Humans thrive in conditions that morality condemns. The peace and prosperity of one generation stand on the injustices of earlier generations; the delicate sensibilities of liberal societies are fruits of war and empire. The same is true of individuals. Gentleness flourishes in sheltered lives; an instinctive trust in others is rarely strong in people who have struggled against the odds. The qualities we say we value above all others cannot withstand ordinary life. Happily, we do not value them as much as we say we do. Much that we admire comes from things we judge to be evil or wrong. This is true of morality itself.
Machiavelli’s The Prince has long been condemned for preaching immorality. It teaches that anyone who tries to be honourable in the struggle for power will surely come to grief: winning and keeping power requires virtu, boldness and a talent for dissimulation. (Machiavelli’s teaching is scandalous even today, when everyone wants to be a prince.) Hobbes’s Leviathan was attacked for observing that, in war, force and fraud are virtues. The lesson of Bernard de Mandeville’s The Fable of the Bees is that prosperity is driven by vice – by greed, vanity and envy. If Nietzsche still has the power to shock, it is because he showed that some of the virtues we most admire are sublimations of motives – such as cruelty and resentment – we most strongly condemn.
In these writers a forbidden truth is made plain. It is not only that the good life has very little to do with ‘morality’. It flourishes only because of ‘immorality’.
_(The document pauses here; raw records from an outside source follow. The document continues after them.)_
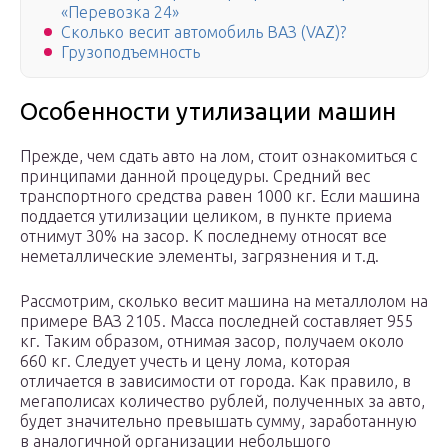
«Перевозка 24»
Сколько весит автомобиль ВАЗ (VAZ)?
Грузоподъемность
Особенности утилизации машин
Прежде, чем сдать авто на лом, стоит ознакомиться с
принципами данной процедуры. Средний вес
транспортного средства равен 1000 кг. Если машина
поддается утилизации целиком, в пункте приема
отнимут 30% на засор. К последнему относят все
неметаллические элементы, загрязнения и т.д.
Рассмотрим, сколько весит машина на металлолом на
примере ВАЗ 2105. Масса последней составляет 955
кг. Таким образом, отнимая засор, получаем около
660 кг. Следует учесть и цену лома, которая
отличается в зависимости от города. Как правило, в
мегаполисах количество рублей, полученных за авто,
будет значительно превышать сумму, заработанную
в аналогичной организации небольшого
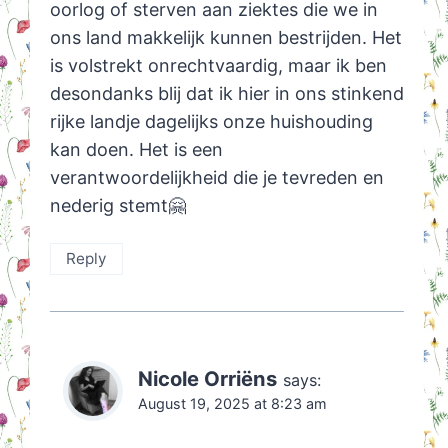
oorlog of sterven aan ziektes die we in
ons land makkelijk kunnen bestrijden. Het
is volstrekt onrechtvaardig, maar ik ben
desondanks blij dat ik hier in ons stinkend
rijke landje dagelijks onze huishouding
kan doen. Het is een
verantwoordelijkheid die je tevreden en
nederig stemt🤗
Reply
Nicole Orriëns
says:
August 19, 2025 at 8:23 am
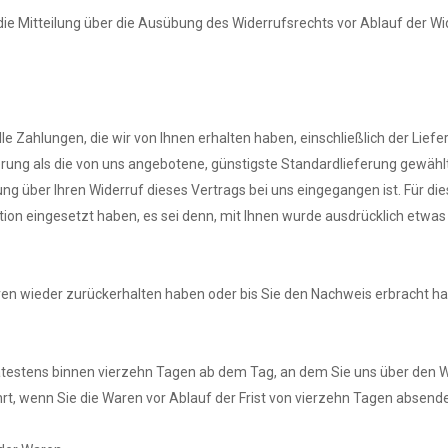
 die Mitteilung über die Ausübung des Widerrufsrechts vor Ablauf der Wi
le Zahlungen, die wir von Ihnen erhalten haben, einschließlich der Lie
ferung als die von uns angebotene, günstigste Standardlieferung gewäh
ng über Ihren Widerruf dieses Vertrags bei uns eingegangen ist. Für d
tion eingesetzt haben, es sei denn, mit Ihnen wurde ausdrücklich etwas
ren wieder zurückerhalten haben oder bis Sie den Nachweis erbracht h
ätestens binnen vierzehn Tagen ab dem Tag, an dem Sie uns über den Wi
rt, wenn Sie die Waren vor Ablauf der Frist von vierzehn Tagen absend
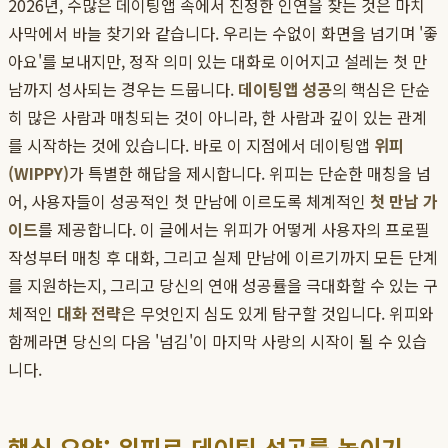
2026년, 수많은 데이팅앱 속에서 진정한 인연을 찾는 것은 마치
사막에서 바늘 찾기와 같습니다. 우리는 수없이 화면을 넘기며 '좋
아요'를 보내지만, 정작 의미 있는 대화로 이어지고 설레는 첫 만
남까지 성사되는 경우는 드뭅니다.
데이팅앱 성공
의 핵심은 단순
히 많은 사람과 매칭되는 것이 아니라, 한 사람과 깊이 있는 관계
를 시작하는 것에 있습니다. 바로 이 지점에서 데이팅앱
위피
(WIPPY)
가 특별한 해답을 제시합니다. 위피는 단순한 매칭을 넘
어, 사용자들이 성공적인 첫 만남에 이르도록 체계적인
첫 만남 가
이드
를 제공합니다. 이 글에서는 위피가 어떻게 사용자의 프로필
작성부터 매칭 후 대화, 그리고 실제 만남에 이르기까지 모든 단계
를 지원하는지, 그리고 당신의 연애 성공률을 극대화할 수 있는 구
체적인
대화 전략
은 무엇인지 심도 있게 탐구할 것입니다. 위피와
함께라면 당신의 다음 '넘김'이 마지막 사랑의 시작이 될 수 있습
니다.
핵심 요약: 위피로 데이팅 성공률 높이기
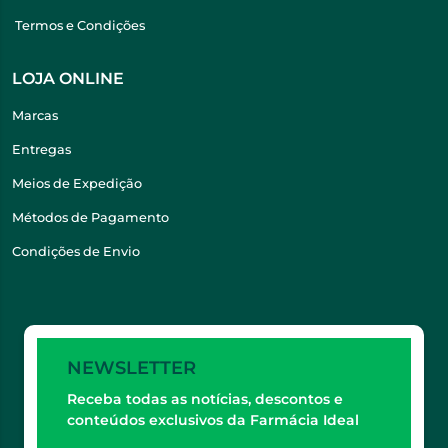
Termos e Condições
LOJA ONLINE
Marcas
Entregas
Meios de Expedição
Métodos de Pagamento
Condições de Envio
NEWSLETTER
Receba todas as notícias, descontos e
conteúdos exclusivos da Farmácia Ideal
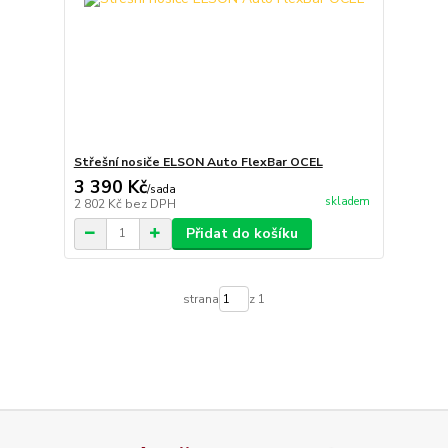
Střešní nosiče ELSON Auto FlexBar OCEL
3 390 Kč
/
sada
skladem
2 802 Kč
bez DPH
Přidat do košíku
strana
z 1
Moral philosophers have always evaded this truth. Aristotle began the evasion when he presented his doctrine of the Mean, which says that the virtues wax and wane together. Courage and prudence, justice and sympathy – all are highly developed in the best man. (Let us not forget that Aristotle speaks only of males.) But, as even Aristotle must have noticed, virtues can be rivals: a rigorous sense of justice can drive out sympathy. Worse, ‘virtue’ may depend on ‘vice’; courage often goes with a certain recklessness. Where vice and virtue are concerned, human beings are not all of one piece.
Moral philosophy is very largely a branch of fiction. Despite this, a philosopher has yet to write a great novel. The fact should not be surprising. In philosophy the truth about human life is of no interest.